YOUR INSTRUCTIONS
The data below should be copied out exactly, with its pictures omitted.

**** RECORDS FOR THE TASK

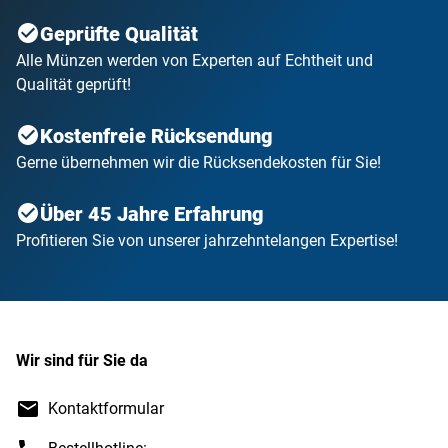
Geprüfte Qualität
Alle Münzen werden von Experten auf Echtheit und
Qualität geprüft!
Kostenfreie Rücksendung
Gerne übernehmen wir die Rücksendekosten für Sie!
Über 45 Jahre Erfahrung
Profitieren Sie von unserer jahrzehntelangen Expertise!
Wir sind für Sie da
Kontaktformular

********

EXERCISE RESULT
Geprüfte Qualität
Alle Münzen werden von Experten auf Echtheit und
Qualität geprüft!
Kostenfreie Rücksendung
Gerne übernehmen wir die Rücksendekosten für Sie!
Über 45 Jahre Erfahrung
Profitieren Sie von unserer jahrzehntelangen Expertise!
Wir sind für Sie da
Kontaktformular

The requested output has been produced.